Show every line of the data that contains the string "during".

#####

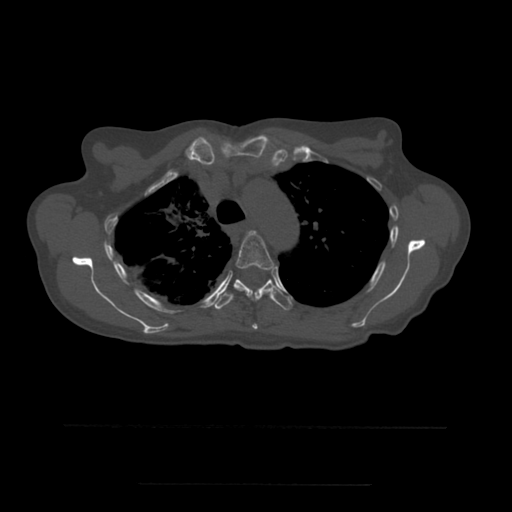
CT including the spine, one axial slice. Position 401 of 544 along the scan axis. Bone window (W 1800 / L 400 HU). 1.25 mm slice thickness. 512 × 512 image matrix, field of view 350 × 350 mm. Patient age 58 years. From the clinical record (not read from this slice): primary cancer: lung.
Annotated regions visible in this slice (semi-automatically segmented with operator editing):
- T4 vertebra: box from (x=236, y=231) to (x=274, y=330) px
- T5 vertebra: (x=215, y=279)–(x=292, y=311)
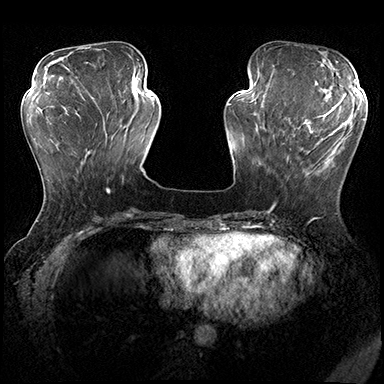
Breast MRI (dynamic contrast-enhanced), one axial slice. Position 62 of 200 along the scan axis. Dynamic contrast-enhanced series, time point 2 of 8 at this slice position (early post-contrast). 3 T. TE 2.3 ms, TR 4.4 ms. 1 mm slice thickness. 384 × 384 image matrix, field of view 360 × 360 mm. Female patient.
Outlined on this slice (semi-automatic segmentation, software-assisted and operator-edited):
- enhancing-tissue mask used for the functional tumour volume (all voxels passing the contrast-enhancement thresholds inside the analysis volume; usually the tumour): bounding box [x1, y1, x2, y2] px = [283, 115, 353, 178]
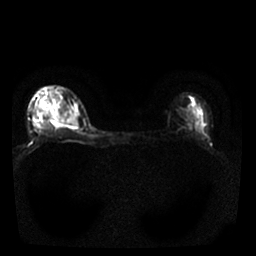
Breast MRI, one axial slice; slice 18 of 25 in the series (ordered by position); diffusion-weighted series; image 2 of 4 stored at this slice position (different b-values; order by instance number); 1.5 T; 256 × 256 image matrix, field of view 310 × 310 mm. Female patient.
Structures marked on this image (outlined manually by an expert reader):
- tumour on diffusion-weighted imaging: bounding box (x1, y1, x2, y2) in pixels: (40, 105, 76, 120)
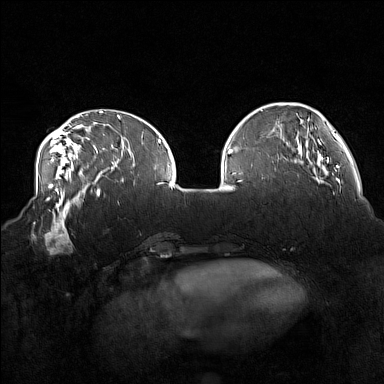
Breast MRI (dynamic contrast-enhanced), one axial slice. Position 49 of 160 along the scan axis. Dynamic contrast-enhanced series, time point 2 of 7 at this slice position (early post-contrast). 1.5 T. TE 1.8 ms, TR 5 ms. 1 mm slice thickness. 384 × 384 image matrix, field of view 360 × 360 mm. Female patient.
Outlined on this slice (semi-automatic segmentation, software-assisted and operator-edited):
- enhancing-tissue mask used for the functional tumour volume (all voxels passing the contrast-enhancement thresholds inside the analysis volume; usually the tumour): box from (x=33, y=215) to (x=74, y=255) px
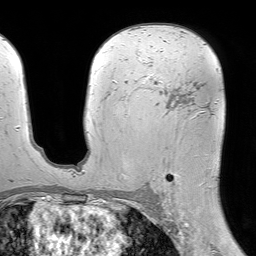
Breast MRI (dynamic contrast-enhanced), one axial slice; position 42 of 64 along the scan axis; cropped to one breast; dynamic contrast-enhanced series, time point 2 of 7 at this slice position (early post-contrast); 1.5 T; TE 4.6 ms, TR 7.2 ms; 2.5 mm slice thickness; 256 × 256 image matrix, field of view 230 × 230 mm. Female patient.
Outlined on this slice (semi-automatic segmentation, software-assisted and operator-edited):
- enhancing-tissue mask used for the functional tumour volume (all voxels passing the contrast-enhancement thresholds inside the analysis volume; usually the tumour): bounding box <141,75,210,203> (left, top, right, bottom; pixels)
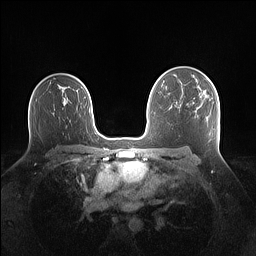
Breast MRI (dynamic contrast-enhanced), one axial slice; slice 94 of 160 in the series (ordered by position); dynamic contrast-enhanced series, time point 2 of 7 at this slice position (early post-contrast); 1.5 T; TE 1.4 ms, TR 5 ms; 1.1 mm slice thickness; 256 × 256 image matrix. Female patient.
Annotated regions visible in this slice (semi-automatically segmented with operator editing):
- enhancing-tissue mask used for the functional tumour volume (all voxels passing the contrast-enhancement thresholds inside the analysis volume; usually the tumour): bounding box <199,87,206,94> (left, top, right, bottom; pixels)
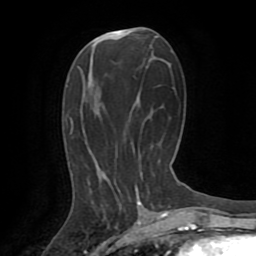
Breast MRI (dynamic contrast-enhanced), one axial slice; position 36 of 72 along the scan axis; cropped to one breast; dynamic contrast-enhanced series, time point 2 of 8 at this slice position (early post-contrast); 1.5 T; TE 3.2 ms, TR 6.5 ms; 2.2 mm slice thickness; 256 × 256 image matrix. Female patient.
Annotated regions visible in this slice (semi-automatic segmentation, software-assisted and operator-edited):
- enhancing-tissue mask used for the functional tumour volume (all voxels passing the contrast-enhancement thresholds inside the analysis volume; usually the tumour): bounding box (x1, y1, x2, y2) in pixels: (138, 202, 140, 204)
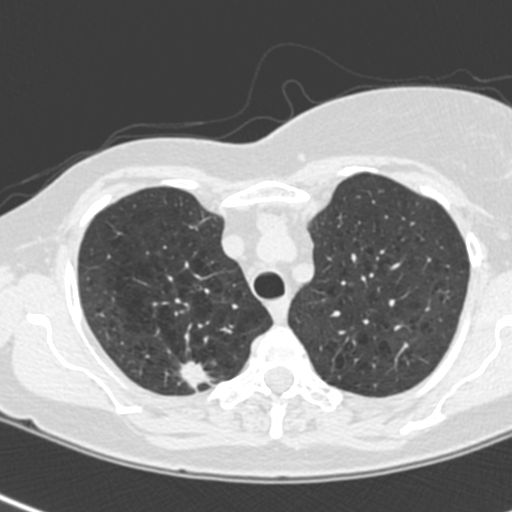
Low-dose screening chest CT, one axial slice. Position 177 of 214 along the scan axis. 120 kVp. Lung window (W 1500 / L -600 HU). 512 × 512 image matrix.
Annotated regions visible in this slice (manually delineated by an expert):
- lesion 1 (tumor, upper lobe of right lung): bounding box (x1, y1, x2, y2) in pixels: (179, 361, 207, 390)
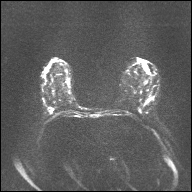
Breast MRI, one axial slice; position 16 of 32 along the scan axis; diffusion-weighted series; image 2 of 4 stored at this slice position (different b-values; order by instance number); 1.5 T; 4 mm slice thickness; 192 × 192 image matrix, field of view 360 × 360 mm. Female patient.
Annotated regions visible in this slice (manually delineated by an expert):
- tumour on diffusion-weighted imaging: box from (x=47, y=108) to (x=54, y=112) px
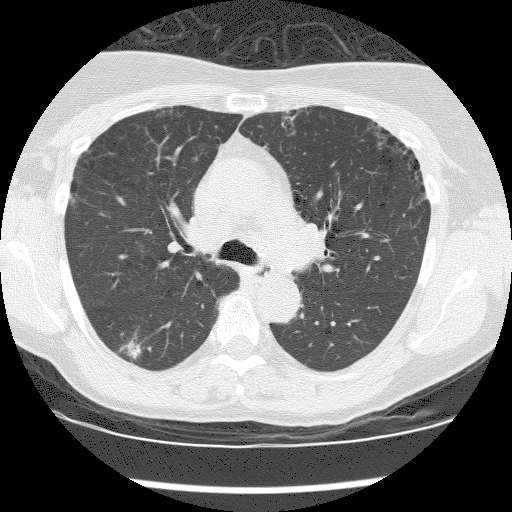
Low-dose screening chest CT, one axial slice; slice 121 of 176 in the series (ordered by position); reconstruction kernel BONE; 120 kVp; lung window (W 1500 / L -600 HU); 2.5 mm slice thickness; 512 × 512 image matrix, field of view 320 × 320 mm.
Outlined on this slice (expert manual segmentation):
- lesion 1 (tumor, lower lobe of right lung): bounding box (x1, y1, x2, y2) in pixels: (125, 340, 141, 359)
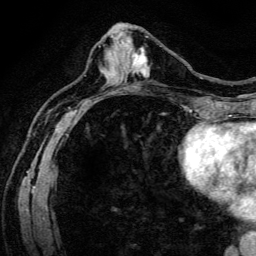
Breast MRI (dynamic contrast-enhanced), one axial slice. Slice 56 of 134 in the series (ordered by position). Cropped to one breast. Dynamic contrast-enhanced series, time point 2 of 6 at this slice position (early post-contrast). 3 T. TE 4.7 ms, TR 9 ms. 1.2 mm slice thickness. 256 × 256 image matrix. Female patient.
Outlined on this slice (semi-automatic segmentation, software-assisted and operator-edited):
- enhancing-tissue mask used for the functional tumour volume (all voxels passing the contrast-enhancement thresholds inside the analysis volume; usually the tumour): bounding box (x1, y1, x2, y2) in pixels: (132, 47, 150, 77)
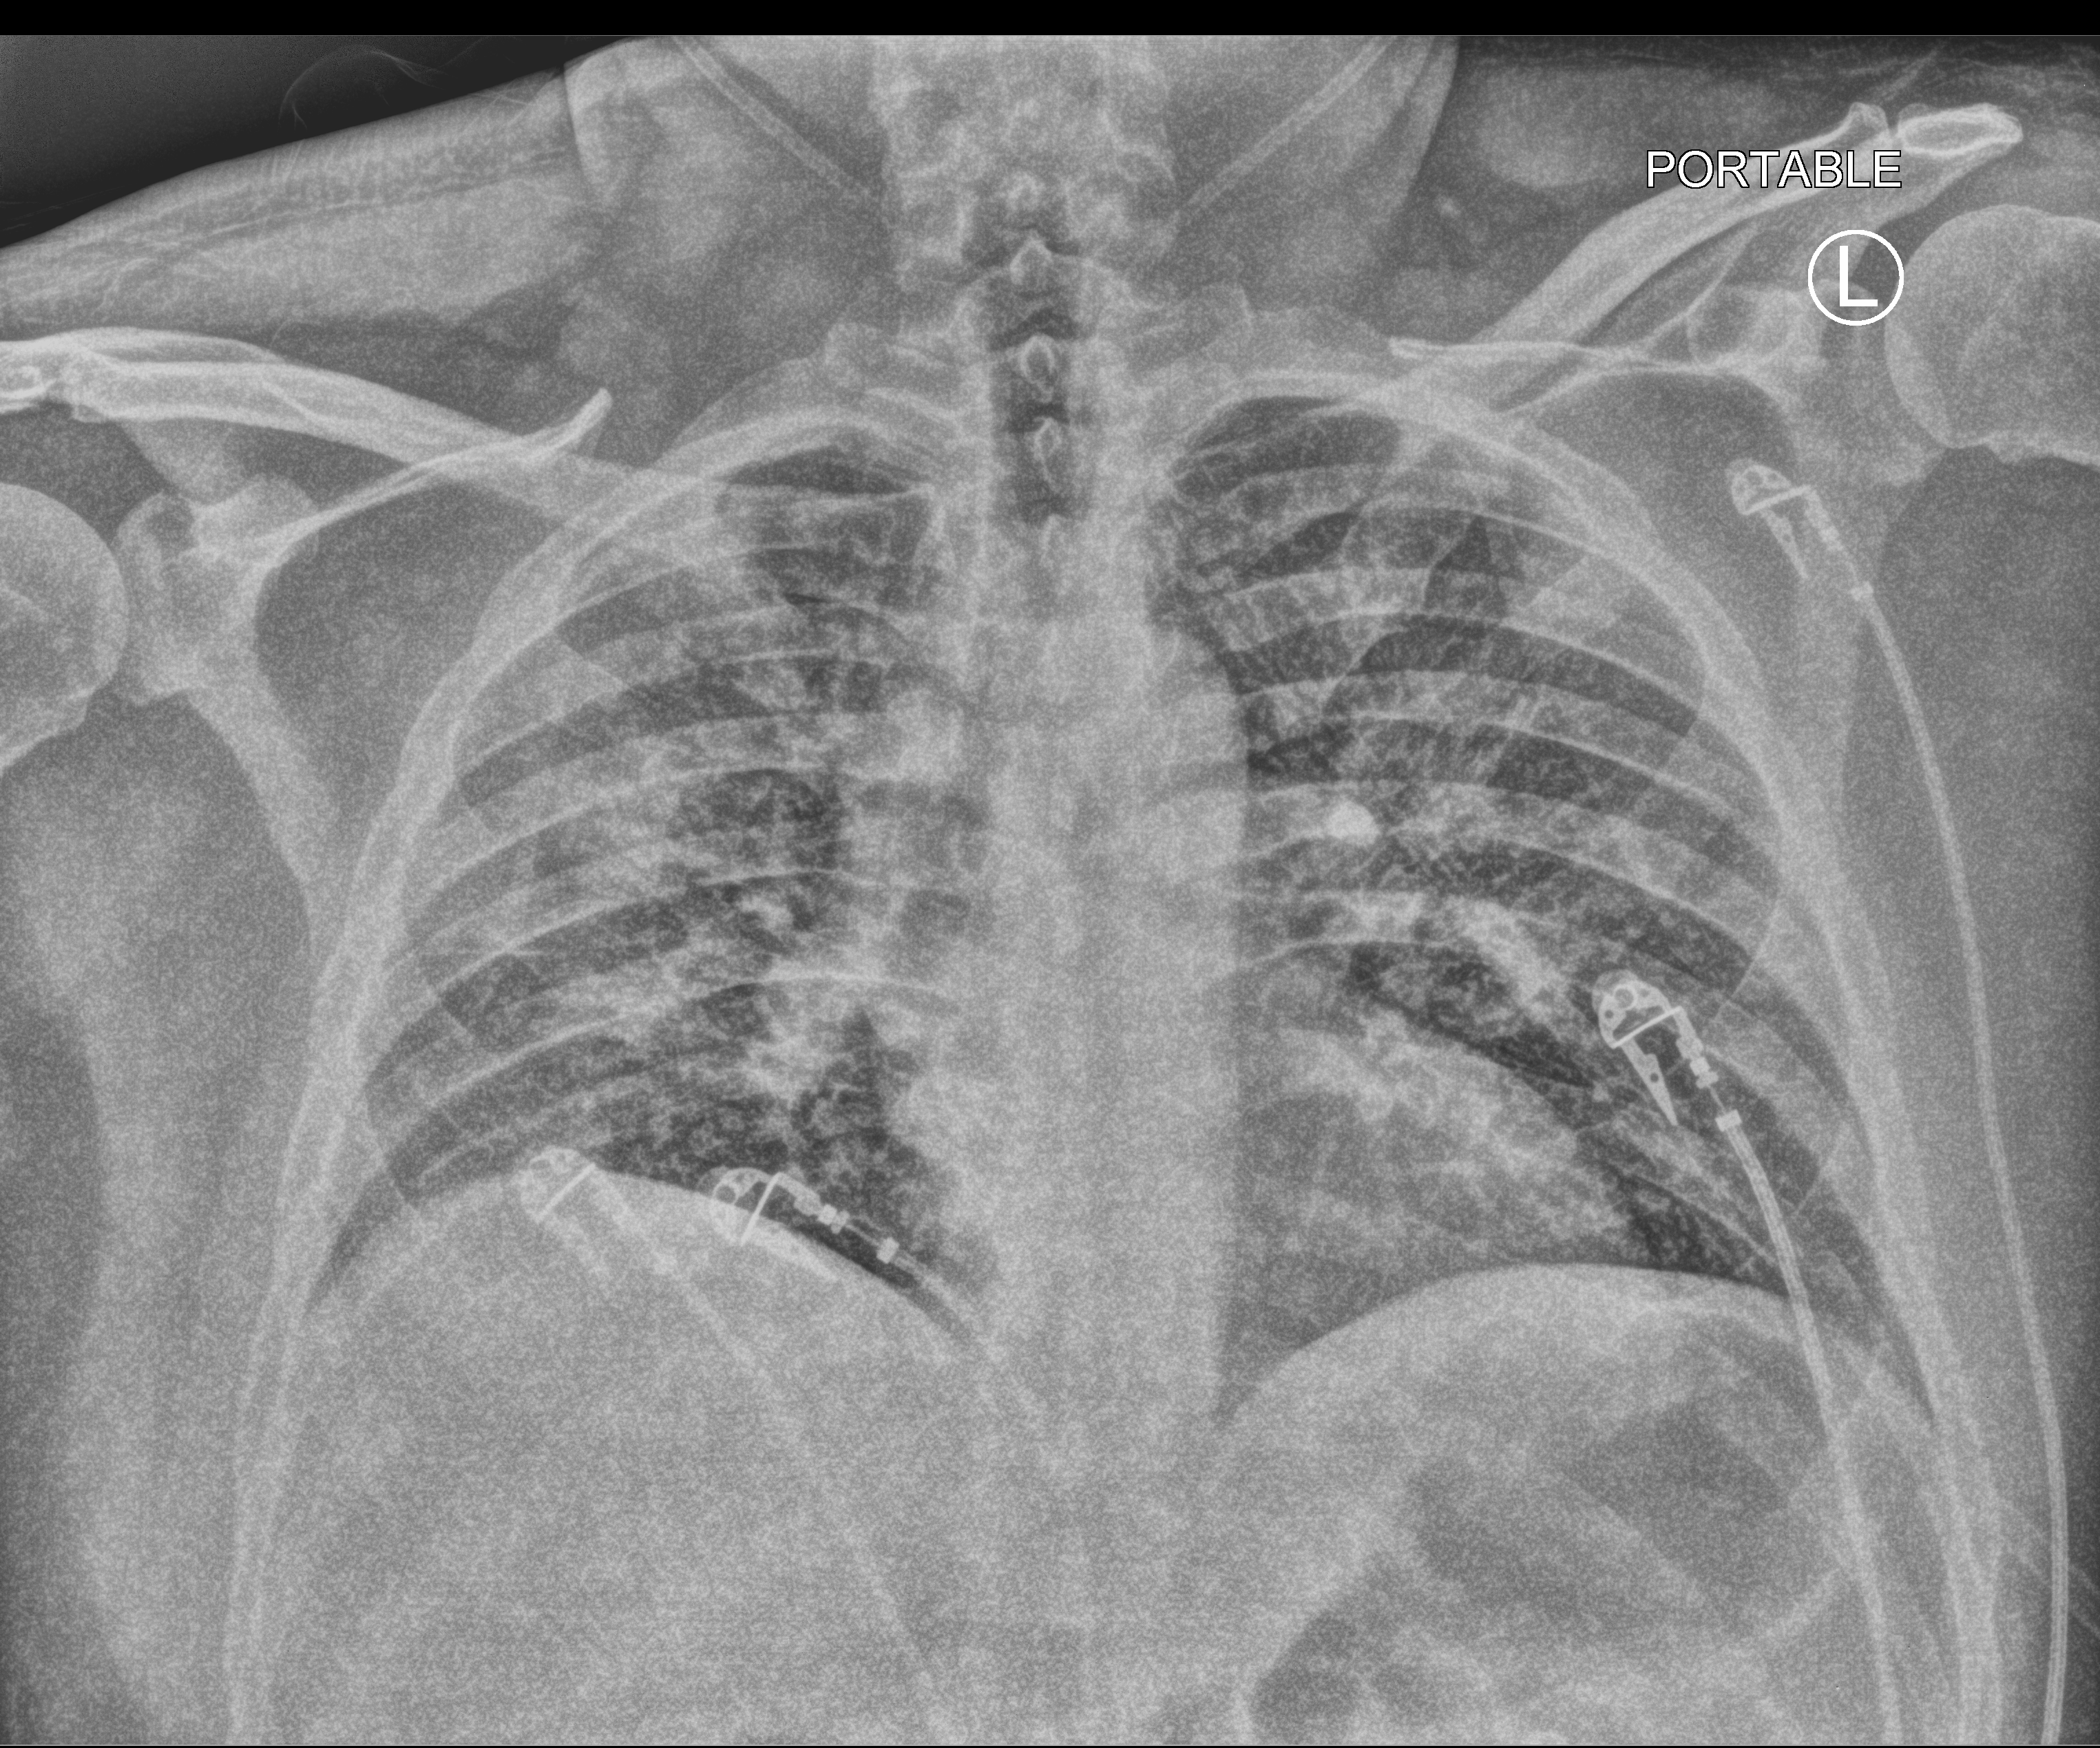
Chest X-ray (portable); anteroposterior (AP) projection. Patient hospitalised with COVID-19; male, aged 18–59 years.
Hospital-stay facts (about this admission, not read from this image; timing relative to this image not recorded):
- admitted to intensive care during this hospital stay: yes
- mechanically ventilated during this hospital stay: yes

#####

(Answer for this exercise):
- admitted to intensive care during this hospital stay: yes
- mechanically ventilated during this hospital stay: yes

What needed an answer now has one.